Nell’aprile del 2012 alcuni corpi di ragazzi furono trovati nei pressi di un lago poco fuori Skopje, la capitale della Repubblica di Macedonia. Milan (Leon Ristov), Petar (Hanis Bagashov), Cvetan (Igor Postolov), Rape (Ivan Vrtev Soptrajanov), Ace (Stefan Kitanovic) e Vladan (Dragan Mishevski) sono teenager come tutti gli altri, hanno famiglie complicate, problemi di soldi e come i loro coetanei anelano un futuro migliore. Sono loro i protagonisti di When The Day Had No Name, quarto film della regista macedone Teona Strugar Mitevska (nella sezione Panorama all’ultima Berlinale), ritratto di una generazione senza speranza, persa e danneggiata dallo sconvolgimento sociale e politico dei Balcani.

Il film – ispirato a un fatto realmente accaduto – segue le ventiquattro ore che diventeranno i loro ultimi istanti di vita, in cui i ragazzi decidono di partire per una battuta di pesca al lago. Si divertono, ballano sul suono di vecchie canzoni pop, sperimentano il sesso – a pagamento – e cercano un modo per sfuggire all’apatia e dalla frustrazione.

Sullo sfondo c’è il conflitto etnico tra albanesi e macedoni. Siamo nel 2012, anno in cui l’escalation di violenze nei primi mesi dell’anno avevano fatto riconsiderare la definizione di «frozen conflict» con cui è stato definito il contesto macedone, circa due milioni di abitanti di cui un quarto albanesi che si sono stabiliti nel nord del Paese.

Mitevska entra sensibilmente dentro le vite di questa nuova generazione intrappolata nelle dinamiche di un Paese ancora allo sbando, tra incertezze economiche e le problematiche culturali-etniche che rimangono irrisolte. Una mancanza di obiettivi, di valori e di orientamento che si rispecchiano nella atmosfera cupa ricreata dalla fotografia di Agnès Godard capace di catturare il nichilismo che pervade i giovani protagonisti.
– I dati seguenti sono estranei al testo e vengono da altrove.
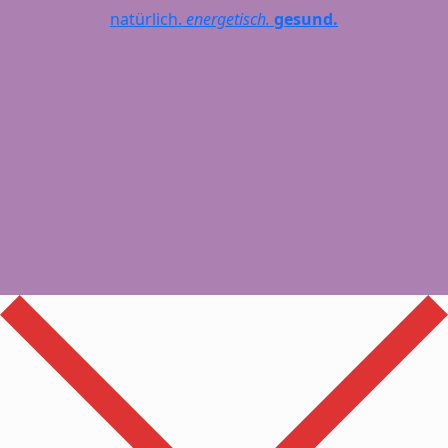
natürlich.
energetisch.
gesund.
La regista, che è anche sceneggiatrice, produttrice e direttrice della fotografia, torna dopo ben cinque anni dall’ultimo lavoro The Woman Who Brushed Off Her Tears. Nonostante abbia vissuto per molto tempo lontano dal sua Paese, tra Stati Uniti, Francia e Belgio, Mitevska continua ad ambientare i suoi film in Macedonia, dal suo primo lungometraggio Kako ubiv svetec (How I Killed a Saint), uno sguardo sulla guerra civile nel 2001 attraverso gli occhi di due fratelli, fino a When The Day Had No Name. «Perfino oggi faccio fatica a immaginarmi un avvenimento che si sviluppi in un altro posto che non sia la Macedonia, ed è strano, lo so, visto che ho vissuto molto di più all’estero. L’unica cosa che riesco a pensare è che ci siano ancora tante storie di quei luoghi dentro di me che voglio raccontare e continuerò finché non usciranno fuori tutte».